Livin (ML-IAP, KIAP, BIRC7) is a recently identified member of the IAP family of anti-apoptosis proteins, and expression has been reported in melanoma, some types of carcinoma, and neuroblastoma. Additionally, we have detected expression of livin in leukemic cells from pediatric ALL cell lines and primary ALL cells. Livin was detected by RT-PCR in all 9 ALL lines tested, although expression varied markedly among lines: 3 of 9 lines showed strong expression of livin (equal to or greater than the melanoma line G361, which served as a positive control), while the remaining lines had a faint band. These livin-positive lines included both B-cell precursor ALL (BCP-ALL, 7 lines) as well as T-ALL (2 lines). We confirmed livin protein expression (by immunoblot) in 3 lines with high levels of livin RNA (EU-1 and REH, BCP-ALL; and CCRF-CEM, T-ALL); two other lines (EU-3 and EU-4, BCP-ALL) with low levels of livin RNA showed much less protein expression. These results are similar to those we have previously reported for neuroblastoma, which also shows variability in expression of livin among different cell lines. Similarly, livin was detected in primary ALL cells from all four patients tested to date (including three BCP-ALL and a T-ALL case) at either diagnosis or relapse. Again, livin expression varied significantly among cases; one of the two cases with elevated livin was in relapse, while the other two cases (at diagnosis) showed only faint expression. Livin expression in normal bone marrow mononuclear cells was also low (relative to G361 cells and high-expressing ALL cells). When resistance to doxorubicin was compared for lines with elevated livin vs those with low livin expression, increased resistance was noted in the former lines.

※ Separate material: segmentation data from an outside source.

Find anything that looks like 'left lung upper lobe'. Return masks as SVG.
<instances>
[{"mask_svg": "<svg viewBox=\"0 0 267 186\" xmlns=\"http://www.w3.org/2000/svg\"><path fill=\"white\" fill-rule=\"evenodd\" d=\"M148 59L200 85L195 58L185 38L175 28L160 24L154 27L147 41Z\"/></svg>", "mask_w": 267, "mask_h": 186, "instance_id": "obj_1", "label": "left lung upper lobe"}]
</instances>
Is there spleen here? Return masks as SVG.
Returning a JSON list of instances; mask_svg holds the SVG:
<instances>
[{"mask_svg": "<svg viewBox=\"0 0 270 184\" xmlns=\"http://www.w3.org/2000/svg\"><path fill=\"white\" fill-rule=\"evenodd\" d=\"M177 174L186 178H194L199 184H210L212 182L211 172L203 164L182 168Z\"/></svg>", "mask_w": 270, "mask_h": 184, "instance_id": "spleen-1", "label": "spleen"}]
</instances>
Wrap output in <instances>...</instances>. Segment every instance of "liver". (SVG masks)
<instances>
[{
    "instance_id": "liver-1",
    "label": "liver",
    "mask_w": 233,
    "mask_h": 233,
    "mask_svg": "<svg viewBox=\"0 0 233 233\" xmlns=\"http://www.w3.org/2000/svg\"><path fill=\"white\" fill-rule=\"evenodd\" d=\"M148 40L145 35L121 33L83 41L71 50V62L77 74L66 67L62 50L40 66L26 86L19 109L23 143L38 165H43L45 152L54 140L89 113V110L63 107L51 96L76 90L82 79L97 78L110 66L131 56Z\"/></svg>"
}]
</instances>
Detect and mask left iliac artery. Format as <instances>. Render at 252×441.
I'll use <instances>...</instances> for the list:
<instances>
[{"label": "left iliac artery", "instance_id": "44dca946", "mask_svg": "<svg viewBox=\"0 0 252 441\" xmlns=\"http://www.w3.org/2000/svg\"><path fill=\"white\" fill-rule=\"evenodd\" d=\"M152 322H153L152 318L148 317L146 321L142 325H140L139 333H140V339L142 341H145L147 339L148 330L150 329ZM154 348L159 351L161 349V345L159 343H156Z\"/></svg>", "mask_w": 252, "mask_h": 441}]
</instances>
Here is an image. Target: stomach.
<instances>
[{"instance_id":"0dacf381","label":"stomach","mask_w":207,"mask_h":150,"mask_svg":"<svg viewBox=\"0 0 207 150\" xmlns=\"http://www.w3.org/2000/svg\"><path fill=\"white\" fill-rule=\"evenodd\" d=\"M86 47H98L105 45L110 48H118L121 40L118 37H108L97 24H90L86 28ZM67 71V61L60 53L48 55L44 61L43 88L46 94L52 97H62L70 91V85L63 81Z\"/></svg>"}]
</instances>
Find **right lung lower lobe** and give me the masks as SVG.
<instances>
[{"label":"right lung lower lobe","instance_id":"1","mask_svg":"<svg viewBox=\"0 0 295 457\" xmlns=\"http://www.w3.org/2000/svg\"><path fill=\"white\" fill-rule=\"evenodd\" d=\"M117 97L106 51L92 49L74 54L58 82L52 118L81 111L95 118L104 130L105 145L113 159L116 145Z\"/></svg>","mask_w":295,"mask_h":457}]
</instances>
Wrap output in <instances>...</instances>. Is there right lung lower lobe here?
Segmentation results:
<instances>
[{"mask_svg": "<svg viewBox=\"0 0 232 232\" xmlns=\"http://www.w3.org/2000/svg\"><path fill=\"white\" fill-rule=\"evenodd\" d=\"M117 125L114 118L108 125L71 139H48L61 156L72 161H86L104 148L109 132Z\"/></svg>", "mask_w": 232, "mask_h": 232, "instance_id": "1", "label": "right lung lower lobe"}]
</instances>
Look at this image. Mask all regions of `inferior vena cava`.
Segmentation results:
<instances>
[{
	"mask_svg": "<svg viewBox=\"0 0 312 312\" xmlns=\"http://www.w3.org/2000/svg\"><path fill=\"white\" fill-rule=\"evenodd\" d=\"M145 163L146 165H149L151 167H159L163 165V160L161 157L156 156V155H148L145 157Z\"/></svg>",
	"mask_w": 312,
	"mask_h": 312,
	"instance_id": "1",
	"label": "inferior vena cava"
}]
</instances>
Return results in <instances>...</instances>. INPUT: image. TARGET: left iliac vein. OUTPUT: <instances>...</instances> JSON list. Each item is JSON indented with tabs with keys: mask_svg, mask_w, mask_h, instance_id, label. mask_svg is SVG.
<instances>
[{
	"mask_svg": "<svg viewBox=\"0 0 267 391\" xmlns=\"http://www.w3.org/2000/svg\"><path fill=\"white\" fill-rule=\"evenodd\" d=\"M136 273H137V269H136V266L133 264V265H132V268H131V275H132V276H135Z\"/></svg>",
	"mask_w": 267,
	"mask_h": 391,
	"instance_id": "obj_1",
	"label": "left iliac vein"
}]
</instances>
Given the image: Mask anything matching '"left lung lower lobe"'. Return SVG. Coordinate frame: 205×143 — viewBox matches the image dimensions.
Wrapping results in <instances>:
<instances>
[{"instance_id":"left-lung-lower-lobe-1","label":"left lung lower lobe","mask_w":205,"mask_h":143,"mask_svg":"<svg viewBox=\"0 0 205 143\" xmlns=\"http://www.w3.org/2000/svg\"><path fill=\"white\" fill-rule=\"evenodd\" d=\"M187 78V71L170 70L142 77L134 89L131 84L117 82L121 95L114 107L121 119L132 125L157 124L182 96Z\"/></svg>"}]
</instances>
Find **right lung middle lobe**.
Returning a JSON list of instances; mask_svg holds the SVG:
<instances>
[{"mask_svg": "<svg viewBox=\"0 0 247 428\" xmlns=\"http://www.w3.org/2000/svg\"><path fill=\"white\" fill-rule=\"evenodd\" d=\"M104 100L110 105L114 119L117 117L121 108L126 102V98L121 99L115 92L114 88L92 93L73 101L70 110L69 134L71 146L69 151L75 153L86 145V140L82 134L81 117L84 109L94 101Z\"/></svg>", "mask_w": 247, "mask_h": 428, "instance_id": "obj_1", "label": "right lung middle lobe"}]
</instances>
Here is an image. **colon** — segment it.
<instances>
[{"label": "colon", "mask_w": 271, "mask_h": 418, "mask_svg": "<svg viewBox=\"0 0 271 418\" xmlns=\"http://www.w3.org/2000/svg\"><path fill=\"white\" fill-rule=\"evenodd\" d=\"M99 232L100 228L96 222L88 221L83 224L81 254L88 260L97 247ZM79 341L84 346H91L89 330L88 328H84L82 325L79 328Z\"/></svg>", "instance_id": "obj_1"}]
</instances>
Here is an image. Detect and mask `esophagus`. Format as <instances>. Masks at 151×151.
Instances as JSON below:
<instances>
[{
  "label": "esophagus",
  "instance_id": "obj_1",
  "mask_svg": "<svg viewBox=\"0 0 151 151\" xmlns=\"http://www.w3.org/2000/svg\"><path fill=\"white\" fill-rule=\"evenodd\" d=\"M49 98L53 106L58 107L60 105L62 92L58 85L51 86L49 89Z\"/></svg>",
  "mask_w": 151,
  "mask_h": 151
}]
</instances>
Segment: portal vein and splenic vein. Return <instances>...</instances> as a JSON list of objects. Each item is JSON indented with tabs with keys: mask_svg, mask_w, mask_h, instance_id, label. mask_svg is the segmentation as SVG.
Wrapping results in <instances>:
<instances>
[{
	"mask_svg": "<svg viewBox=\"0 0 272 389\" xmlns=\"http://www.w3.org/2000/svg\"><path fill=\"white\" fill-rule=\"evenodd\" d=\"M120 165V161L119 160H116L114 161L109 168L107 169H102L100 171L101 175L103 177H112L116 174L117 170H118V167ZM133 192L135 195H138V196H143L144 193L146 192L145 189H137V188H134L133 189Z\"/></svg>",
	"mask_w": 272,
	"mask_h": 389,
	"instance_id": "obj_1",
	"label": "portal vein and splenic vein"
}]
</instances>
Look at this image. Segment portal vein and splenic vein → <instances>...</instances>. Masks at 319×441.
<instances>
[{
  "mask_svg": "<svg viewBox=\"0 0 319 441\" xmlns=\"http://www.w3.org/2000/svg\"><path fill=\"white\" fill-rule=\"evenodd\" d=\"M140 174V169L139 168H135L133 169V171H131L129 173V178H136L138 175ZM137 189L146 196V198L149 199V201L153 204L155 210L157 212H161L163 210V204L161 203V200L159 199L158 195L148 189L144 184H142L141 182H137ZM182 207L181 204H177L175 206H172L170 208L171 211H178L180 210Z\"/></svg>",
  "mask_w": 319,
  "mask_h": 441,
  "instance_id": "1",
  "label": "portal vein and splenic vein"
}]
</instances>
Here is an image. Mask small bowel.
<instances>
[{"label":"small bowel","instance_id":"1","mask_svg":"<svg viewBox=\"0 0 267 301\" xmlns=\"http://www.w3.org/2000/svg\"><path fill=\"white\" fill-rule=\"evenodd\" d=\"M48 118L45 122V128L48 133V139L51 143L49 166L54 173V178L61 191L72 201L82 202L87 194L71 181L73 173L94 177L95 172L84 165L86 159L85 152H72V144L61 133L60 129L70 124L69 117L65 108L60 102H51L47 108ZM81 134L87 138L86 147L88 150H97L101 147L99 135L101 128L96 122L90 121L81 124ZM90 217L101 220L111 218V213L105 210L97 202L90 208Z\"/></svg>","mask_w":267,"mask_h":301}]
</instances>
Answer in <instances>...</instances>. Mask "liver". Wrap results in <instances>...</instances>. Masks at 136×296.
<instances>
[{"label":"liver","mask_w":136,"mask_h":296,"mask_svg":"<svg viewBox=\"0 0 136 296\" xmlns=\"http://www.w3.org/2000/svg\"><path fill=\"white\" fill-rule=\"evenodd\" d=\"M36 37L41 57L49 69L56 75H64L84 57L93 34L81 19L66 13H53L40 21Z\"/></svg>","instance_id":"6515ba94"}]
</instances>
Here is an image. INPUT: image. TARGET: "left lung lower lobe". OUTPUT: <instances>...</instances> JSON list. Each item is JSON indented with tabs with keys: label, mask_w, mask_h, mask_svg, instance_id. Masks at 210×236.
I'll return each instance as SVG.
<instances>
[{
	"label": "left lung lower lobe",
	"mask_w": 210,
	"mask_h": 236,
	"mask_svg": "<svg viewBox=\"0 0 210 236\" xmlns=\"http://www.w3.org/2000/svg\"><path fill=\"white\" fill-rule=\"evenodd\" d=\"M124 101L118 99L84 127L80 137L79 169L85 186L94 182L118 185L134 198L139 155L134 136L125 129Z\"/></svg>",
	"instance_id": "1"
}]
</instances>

To further evaluate the effect of livin on drug resistance, EU-4/ALL cells with low endogenous livin were stably transfected with a livin expression plasmid. A significant increase in resistance to doxorubicin was noted for livin-transfected cells at concentrations above 1ug/ml in a 48 hr cytotoxicity assay. Taken together, these results suggest that elevated livin expression contributes to drug resistance in some cases of pediatric ALL. We are currently evaluating the mechanism by which elevated livin expression protects leukemic cells from doxorubicin.